Data supplied:

□ □ □ □

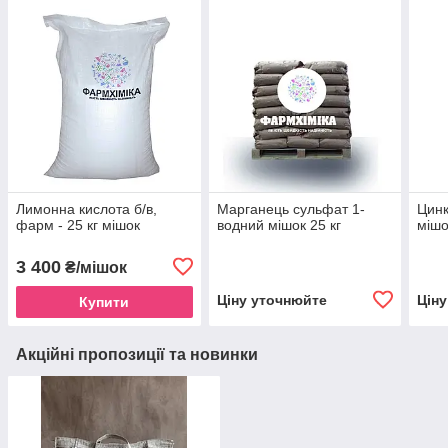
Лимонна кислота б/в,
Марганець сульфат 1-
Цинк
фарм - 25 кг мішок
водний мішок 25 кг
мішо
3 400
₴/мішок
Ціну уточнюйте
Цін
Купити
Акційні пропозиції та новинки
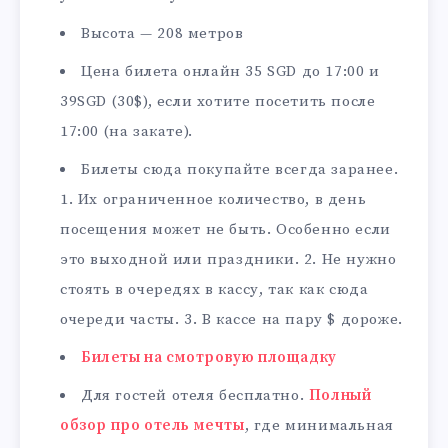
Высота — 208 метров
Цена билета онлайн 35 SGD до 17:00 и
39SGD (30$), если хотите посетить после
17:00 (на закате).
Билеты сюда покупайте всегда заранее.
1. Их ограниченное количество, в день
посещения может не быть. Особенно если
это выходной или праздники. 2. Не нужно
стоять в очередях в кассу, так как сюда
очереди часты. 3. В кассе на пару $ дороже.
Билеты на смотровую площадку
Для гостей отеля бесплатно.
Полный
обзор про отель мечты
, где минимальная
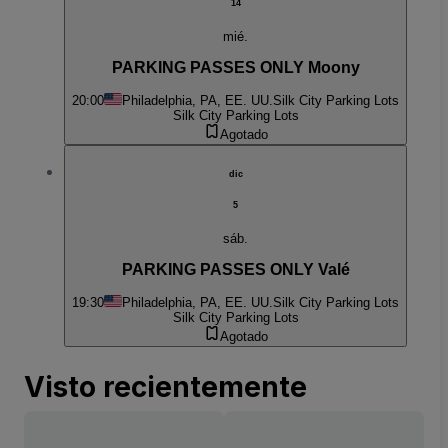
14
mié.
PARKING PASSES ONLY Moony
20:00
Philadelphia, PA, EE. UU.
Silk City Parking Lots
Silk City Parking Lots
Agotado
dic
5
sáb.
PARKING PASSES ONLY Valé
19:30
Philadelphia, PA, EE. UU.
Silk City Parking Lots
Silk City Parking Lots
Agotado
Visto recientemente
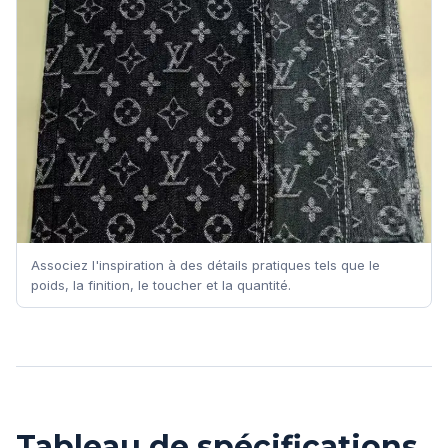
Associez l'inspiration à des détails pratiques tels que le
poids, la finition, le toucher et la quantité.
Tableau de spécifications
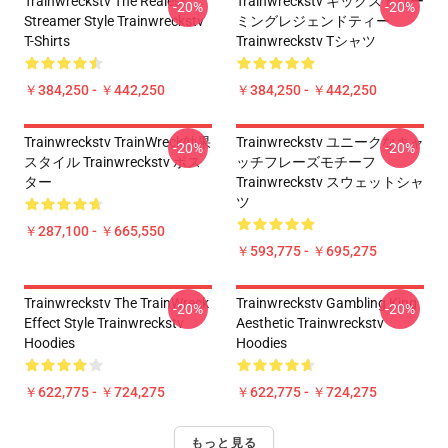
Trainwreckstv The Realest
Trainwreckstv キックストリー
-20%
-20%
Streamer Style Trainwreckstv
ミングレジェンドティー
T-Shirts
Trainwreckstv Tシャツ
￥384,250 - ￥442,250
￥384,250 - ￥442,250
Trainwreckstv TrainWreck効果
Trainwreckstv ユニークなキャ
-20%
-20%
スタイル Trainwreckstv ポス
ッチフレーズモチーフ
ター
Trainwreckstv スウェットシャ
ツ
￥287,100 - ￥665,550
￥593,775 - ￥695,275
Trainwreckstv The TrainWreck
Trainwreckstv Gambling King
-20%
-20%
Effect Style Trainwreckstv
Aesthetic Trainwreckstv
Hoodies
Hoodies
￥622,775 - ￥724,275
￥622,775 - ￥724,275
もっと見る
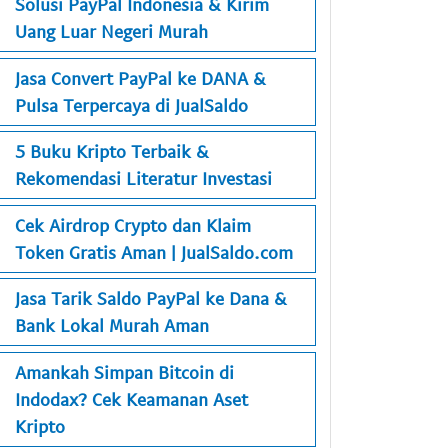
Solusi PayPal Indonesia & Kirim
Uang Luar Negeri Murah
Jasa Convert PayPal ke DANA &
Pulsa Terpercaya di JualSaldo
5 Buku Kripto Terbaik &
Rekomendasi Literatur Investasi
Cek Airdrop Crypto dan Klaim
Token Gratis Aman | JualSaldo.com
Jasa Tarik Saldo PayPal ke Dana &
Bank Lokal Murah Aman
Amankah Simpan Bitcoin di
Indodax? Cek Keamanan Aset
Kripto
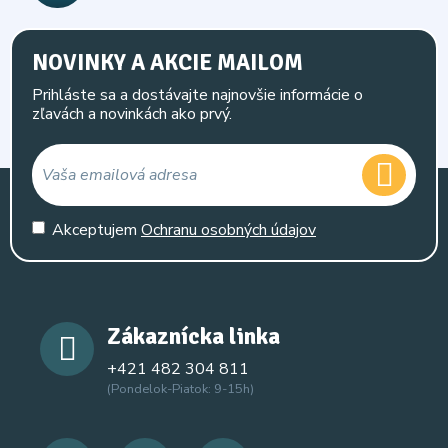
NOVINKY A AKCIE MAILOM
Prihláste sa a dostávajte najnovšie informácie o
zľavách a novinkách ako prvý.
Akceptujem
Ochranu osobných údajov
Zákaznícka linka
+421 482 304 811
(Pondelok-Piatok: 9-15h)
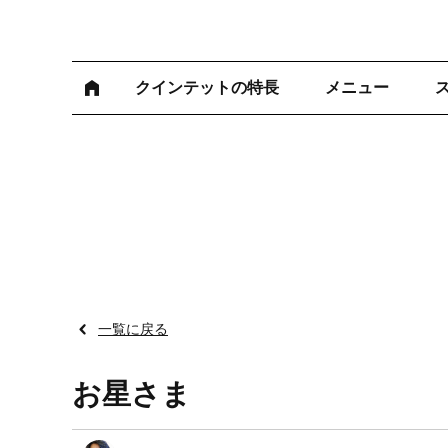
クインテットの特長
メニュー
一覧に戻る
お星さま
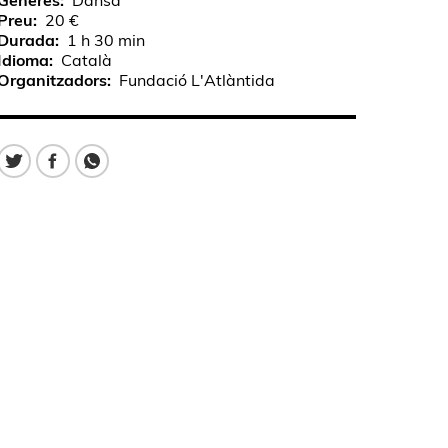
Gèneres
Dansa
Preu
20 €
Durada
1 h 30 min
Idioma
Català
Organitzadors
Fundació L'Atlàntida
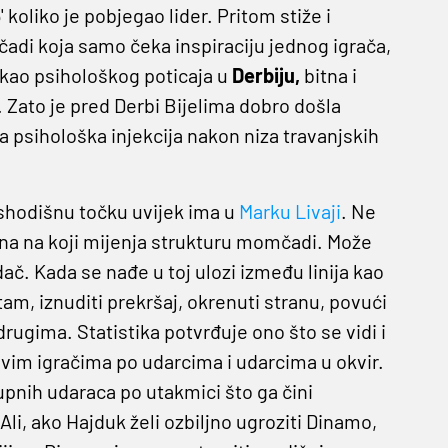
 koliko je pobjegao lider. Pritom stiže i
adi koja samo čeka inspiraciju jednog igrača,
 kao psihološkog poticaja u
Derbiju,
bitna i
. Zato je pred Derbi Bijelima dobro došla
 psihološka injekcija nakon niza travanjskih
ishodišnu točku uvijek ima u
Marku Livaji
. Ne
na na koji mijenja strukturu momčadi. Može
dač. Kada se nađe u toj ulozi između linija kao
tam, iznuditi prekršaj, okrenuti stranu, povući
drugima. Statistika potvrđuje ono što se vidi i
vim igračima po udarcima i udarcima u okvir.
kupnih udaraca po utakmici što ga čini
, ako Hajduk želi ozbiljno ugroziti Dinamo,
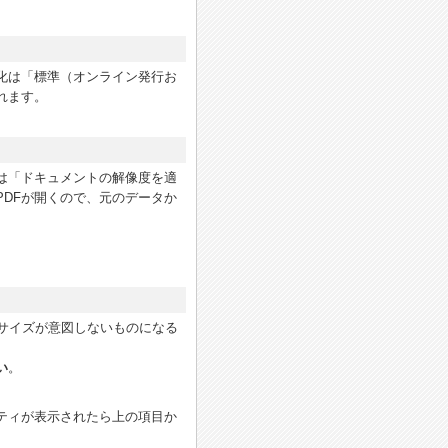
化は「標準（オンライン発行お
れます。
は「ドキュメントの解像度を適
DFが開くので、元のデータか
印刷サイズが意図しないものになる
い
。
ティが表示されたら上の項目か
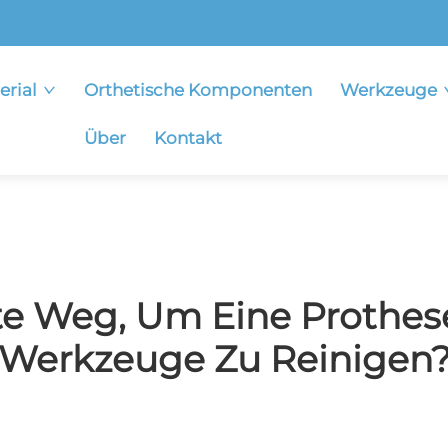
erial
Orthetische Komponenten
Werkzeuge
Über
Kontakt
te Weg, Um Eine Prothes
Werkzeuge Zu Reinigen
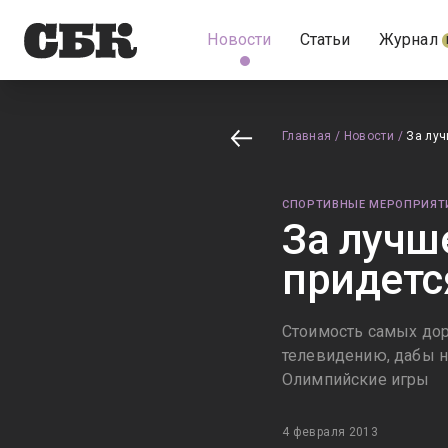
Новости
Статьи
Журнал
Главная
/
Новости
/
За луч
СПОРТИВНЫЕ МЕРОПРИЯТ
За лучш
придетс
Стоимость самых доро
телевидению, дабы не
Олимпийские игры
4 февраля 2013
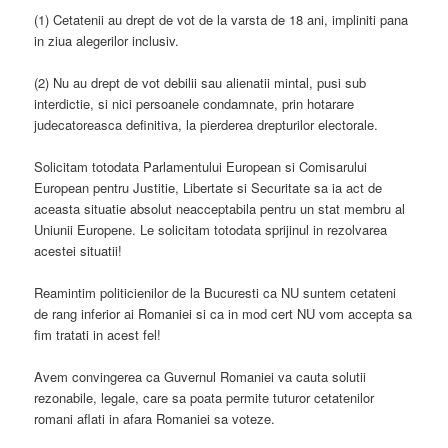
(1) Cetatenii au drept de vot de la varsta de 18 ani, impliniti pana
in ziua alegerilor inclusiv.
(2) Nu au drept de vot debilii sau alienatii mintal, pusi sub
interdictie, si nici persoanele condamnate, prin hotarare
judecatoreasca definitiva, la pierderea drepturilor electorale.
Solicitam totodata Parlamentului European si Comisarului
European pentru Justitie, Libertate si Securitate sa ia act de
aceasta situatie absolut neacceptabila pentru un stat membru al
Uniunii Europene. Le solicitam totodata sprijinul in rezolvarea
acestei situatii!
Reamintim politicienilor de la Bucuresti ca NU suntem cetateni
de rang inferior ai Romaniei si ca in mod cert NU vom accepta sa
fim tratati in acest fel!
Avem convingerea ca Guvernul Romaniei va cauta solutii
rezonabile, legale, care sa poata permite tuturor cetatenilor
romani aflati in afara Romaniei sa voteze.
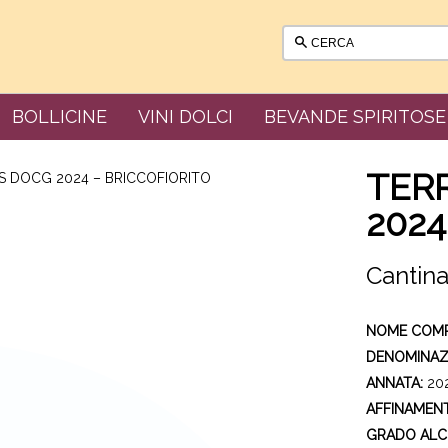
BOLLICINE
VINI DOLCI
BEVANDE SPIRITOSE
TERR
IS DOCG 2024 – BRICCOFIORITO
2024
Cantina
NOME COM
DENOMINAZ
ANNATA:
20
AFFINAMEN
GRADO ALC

□ □ □ □

What the task requires: Rewrite every line of text from all the rows above as one numbered list, skipping any blank lines. Leave the pictures out of your answer.

Answer box:
1. Лимонна кислота б/в,
2. Марганець сульфат 1-
3. Цинк
4. фарм - 25 кг мішок
5. водний мішок 25 кг
6. мішо
7. 3 400
8. ₴/мішок
9. Ціну уточнюйте
10. Цін
11. Купити
12. Акційні пропозиції та новинки
13. Высота — 208 метров
14. Цена билета онлайн 35 SGD до 17:00 и
15. 39SGD (30$), если хотите посетить после
16. 17:00 (на закате).
17. Билеты сюда покупайте всегда заранее.
18. 1. Их ограниченное количество, в день
19. посещения может не быть. Особенно если
20. это выходной или праздники. 2. Не нужно
21. стоять в очередях в кассу, так как сюда
22. очереди часты. 3. В кассе на пару $ дороже.
23. Билеты на смотровую площадку
24. Для гостей отеля бесплатно.
25. Полный
26. обзор про отель мечты
27. , где минимальная
28. 14
29. mié.
30. PARKING PASSES ONLY Moony
31. 20:00
32. Philadelphia, PA, EE. UU.
33. Silk City Parking Lots
34. Silk City Parking Lots
35. Agotado
36. dic
37. 5
38. sáb.
39. PARKING PASSES ONLY Valé
40. 19:30
41. Philadelphia, PA, EE. UU.
42. Silk City Parking Lots
43. Silk City Parking Lots
44. Agotado
45. Visto recientemente
46. Associez l'inspiration à des détails pratiques tels que le
47. poids, la finition, le toucher et la quantité.
48. Tableau de spécifications
49. Trainwreckstv The Realest
50. Trainwreckstv キックストリー
51. -20%
52. -20%
53. Streamer Style Trainwreckstv
54. ミングレジェンドティー
55. T-Shirts
56. Trainwreckstv Tシャツ
57. ￥384,250 - ￥442,250
58. ￥384,250 - ￥442,250
59. Trainwreckstv TrainWreck効果
60. Trainwreckstv ユニークなキャ
61. -20%
62. -20%
63. スタイル Trainwreckstv ポス
64. ッチフレーズモチーフ
65. ター
66. Trainwreckstv スウェットシャ
67. ツ
68. ￥287,100 - ￥665,550
69. ￥593,775 - ￥695,275
70. Trainwreckstv The TrainWreck
71. Trainwreckstv Gambling King
72. -20%
73. -20%
74. Effect Style Trainwreckstv
75. Aesthetic Trainwreckstv
76. Hoodies
77. Hoodies
78. ￥622,775 - ￥724,275
79. ￥622,775 - ￥724,275
80. もっと見る
81. Solusi PayPal Indonesia & Kirim
82. Uang Luar Negeri Murah
83. Jasa Convert PayPal ke DANA &
84. Pulsa Terpercaya di JualSaldo
85. 5 Buku Kripto Terbaik &
86. Rekomendasi Literatur Investasi
87. Cek Airdrop Crypto dan Klaim
88. Token Gratis Aman | JualSaldo.com
89. Jasa Tarik Saldo PayPal ke Dana &
90. Bank Lokal Murah Aman
91. Amankah Simpan Bitcoin di
92. Indodax? Cek Keamanan Aset
93. Kripto
94. NOVINKY A AKCIE MAILOM
95. Prihláste sa a dostávajte najnovšie informácie o
96. zľavách a novinkách ako prvý.
97. Akceptujem
98. Ochranu osobných údajov
99. Zákaznícka linka
100. +421 482 304 811
101. (Pondelok-Piatok: 9-15h)
102. クインテットの特長
103. メニュー
104. 一覧に戻る
105. お星さま
106. Gèneres
107. Dansa
108. Preu
109. 20 €
110. Durada
111. 1 h 30 min
112. Idioma
113. Català
114. Organitzadors
115. Fundació L'Atlàntida
116.  koliko je pobjegao lider. Pritom stiže i
117. adi koja samo čeka inspiraciju jednog igrača,
118.  kao psihološkog poticaja u
119. Derbiju,
120. bitna i
121. . Zato je pred Derbi Bijelima dobro došla
122.  psihološka injekcija nakon niza travanjskih
123. ishodišnu točku uvijek ima u
124. Marku Livaji
125. . Ne
126. na na koji mijenja strukturu momčadi. Može
127. dač. Kada se nađe u toj ulozi između linija kao
128. tam, iznuditi prekršaj, okrenuti stranu, povući
129. drugima. Statistika potvrđuje ono što se vidi i
130. vim igračima po udarcima i udarcima u okvir.
131. kupnih udaraca po utakmici što ga čini
132. , ako Hajduk želi ozbiljno ugroziti Dinamo,
133. 化は「標準（オンライン発行お
134. れます。
135. は「ドキュメントの解像度を適
136. DFが開くので、元のデータか
137. 印刷サイズが意図しないものになる
138. い
139. 。
140. ティが表示されたら上の項目か
141. erial
142. Orthetische Komponenten
143. Werkzeuge
144. Über
145. Kontakt
146. te Weg, Um Eine Prothes
147. Werkzeuge Zu Reinigen
148. Новости
149. Статьи
150. Журнал
151. Главная
152. /
153. Новости
154. /
155. За луч
156. СПОРТИВНЫЕ МЕРОПРИЯТ
157. За лучш
158. придетс
159. Стоимость самых доро
160. телевидению, дабы не
161. Олимпийские игры
162. 4 февраля 2013
163. (1) Cetatenii au drept de vot de la varsta de 18 ani, impliniti pana
164. in ziua alegerilor inclusiv.
165. (2) Nu au drept de vot debilii sau alienatii mintal, pusi sub
166. interdictie, si nici persoanele condamnate, prin hotarare
167. judecatoreasca definitiva, la pierderea drepturilor electorale.
168. Solicitam totodata Parlamentului European si Comisarului
169. European pentru Justitie, Libertate si Securitate sa ia act de
170. aceasta situatie absolut neacceptabila pentru un stat membru al
171. Uniunii Europene. Le solicitam totodata sprijinul in rezolvarea
172. acestei situatii!
173. Reamintim politicienilor de la Bucuresti ca NU suntem cetateni
174. de rang inferior ai Romaniei si ca in mod cert NU vom accepta sa
175. fim tratati in acest fel!
176. Avem convingerea ca Guvernul Romaniei va cauta solutii
177. rezonabile, legale, care sa poata permite tuturor cetatenilor
178. romani aflati in afara Romaniei sa voteze.
179. BOLLICINE
180. VINI DOLCI
181. BEVANDE SPIRITOSE
182. TERR
183. IS DOCG 2024 – BRICCOFIORITO
184. 2024
185. Cantina
186. NOME COM
187. DENOMINAZ
188. ANNATA:
189. 20
190. AFFINAMEN
191. GRADO ALC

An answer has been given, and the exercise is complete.